"Novo olhar americano", por Rubens Barbosa
- Era da Doutrina Monroe acabou
O presidente James Monroe, nos idos de 1823, anunciou que os EUA iriam proteger os países sul-americanos de ameaças de colonização vindas de países europeus: “A América para os americanos.”
Posteriormente, em 1904, Theodore Roosevelt ampliou essa política para incluir a defesa de direitos de empresas americanas na América Latina. Essas ações ficaram conhecidas como a Doutrina Monroe e seu corolário.
Em nome da doutrina, instalou-se um verdadeiro protetorado dos EUA sobre o hemisfério. A partir dessa política, os EUA, na medida em que seu poder aumentava, assumiram o papel de polícia da região e posteriormente do mundo. Novos ventos soprando no mundo, no entanto, fizeram com que a sociedade americana passasse a rejeitar a ação externa de polícia exercida até os nossos dias, e como ainda vemos no Iraque e no Afeganistão.

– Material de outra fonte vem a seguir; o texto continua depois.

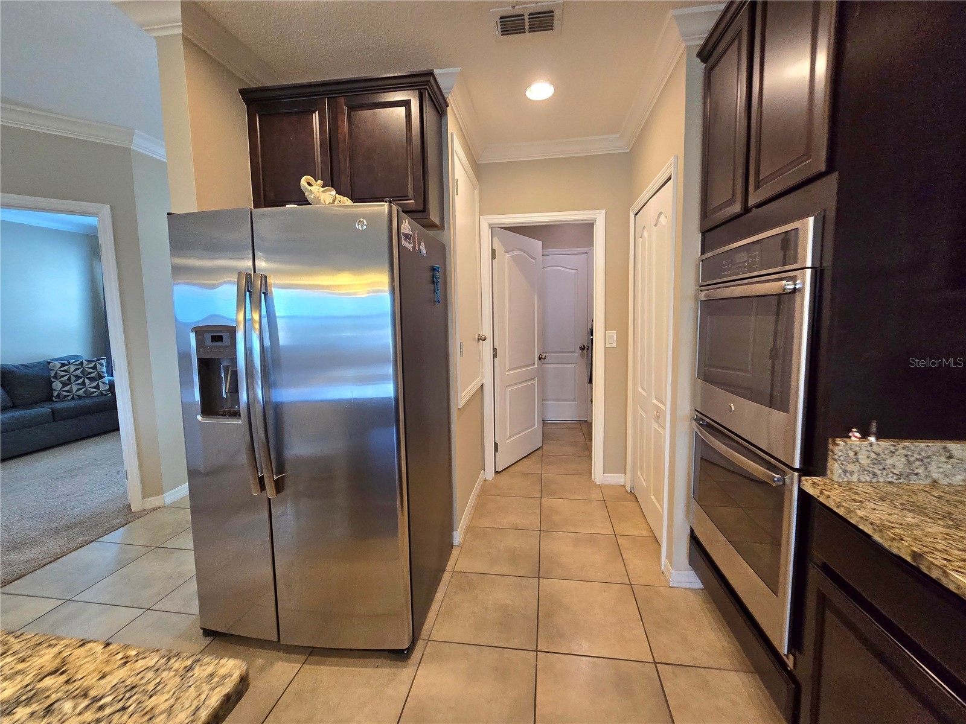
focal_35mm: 13
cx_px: 483
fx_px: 363
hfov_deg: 106.2
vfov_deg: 89.9
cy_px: 362
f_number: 2.2
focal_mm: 2.2
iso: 200
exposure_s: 1/60.2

Como desdobramento desse sentimento isolacionista, em recente pronunciamento feito na sede da OEA, John Kerry, atual secretário de Estado, afirmou que a era da Doutrina Monroe tinha chegado ao fim. As transformações políticas, econômicas e sociais ocorridas nas Américas do Sul e Central, combinadas com a inexistência de uma política externa dos EUA para a região, explicam o fim da Doutrina Monroe. Por isso, ninguém notou o fato (nem nos EUA nem no Hemisfério ) e seu desaparecimento em nada afeta a região.
Mesmo sem ter relevância política, o anúncio deveria servir como primeiro passo para uma revisão de fundo da política externa de Washington para a região. Poderiam ser mencionadas, dentre outras atitudes passíveis de reavaliação, as relações com Cuba, com o Brasil e o fim do conceito de Hemisfério Ocidental e de América Latina.
Desde os anos 60, a política externa dos EUA, refém da minoria cubana, sobretudo na Flórida, não consegue terminar com o embargo comercial contra Cuba, nem devolver a ela a base de Guantánamo. Se os EUA iniciaram o processo de revisão da política de sanções contra o Irã, não há mais razão para manter o embargo econômico, apesar da declinante expressão política atual dos cubanos em Miami.
Quanto ao Brasil, as relações nunca estiveram em um nível político-diplomático tão baixo e desgastado. No contexto dessa revisão de política, os EUA têm de fazer um gesto em relação ao Brasil para superar essas dificuldades. Diferenciar o Brasil, colocando-o no mesmo nível de parceiros como a Turquia, a Índia e a Coreia, poderia ser uma saída honrosa para todos.
Finalmente, no Departamento de Estado impõe-se uma mudança estrutural no tratamento dos países do continente. Os conceitos de Hemisfério Ocidental e de América Latina não mais fazem sentido nem econômico nem político. O que existe são a América do Norte, a Central e a do Sul.
Os EUA, que há quase 200 anos decidiram unilateralmente estabelecer a Doutrina Monroe, agora a eliminam, sempre segundo seus interesses. Cabe igualmente aos países latino-americanos definir suas relações com a única superpotência global, de acordo com seus próprios interesses políticos e econômico-comerciais.